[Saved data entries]
++++++

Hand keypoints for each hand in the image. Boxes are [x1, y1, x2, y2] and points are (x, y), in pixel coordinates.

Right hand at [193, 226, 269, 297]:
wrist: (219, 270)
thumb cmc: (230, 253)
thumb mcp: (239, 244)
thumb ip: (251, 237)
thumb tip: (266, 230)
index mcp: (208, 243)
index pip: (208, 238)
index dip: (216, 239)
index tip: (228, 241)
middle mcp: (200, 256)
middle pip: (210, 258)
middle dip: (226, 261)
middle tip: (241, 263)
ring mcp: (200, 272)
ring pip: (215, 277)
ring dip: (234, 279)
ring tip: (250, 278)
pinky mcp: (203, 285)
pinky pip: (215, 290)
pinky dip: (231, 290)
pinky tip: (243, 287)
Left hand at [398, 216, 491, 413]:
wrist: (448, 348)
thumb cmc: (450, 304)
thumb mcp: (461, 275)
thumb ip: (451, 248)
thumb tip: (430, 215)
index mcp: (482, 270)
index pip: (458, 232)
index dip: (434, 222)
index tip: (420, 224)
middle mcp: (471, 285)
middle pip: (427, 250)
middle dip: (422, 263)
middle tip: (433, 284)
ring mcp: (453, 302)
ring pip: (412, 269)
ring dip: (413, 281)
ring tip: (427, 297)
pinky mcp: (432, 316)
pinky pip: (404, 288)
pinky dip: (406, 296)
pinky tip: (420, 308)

++++++

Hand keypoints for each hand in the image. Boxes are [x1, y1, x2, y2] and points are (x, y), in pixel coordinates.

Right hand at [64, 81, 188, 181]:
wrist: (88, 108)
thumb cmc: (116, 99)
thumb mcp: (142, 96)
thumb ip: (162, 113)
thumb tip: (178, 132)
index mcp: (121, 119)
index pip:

++++++

Number of lines containing "pinky" in the data: state it and nothing more.

▶ **ANSWER SECTION**
8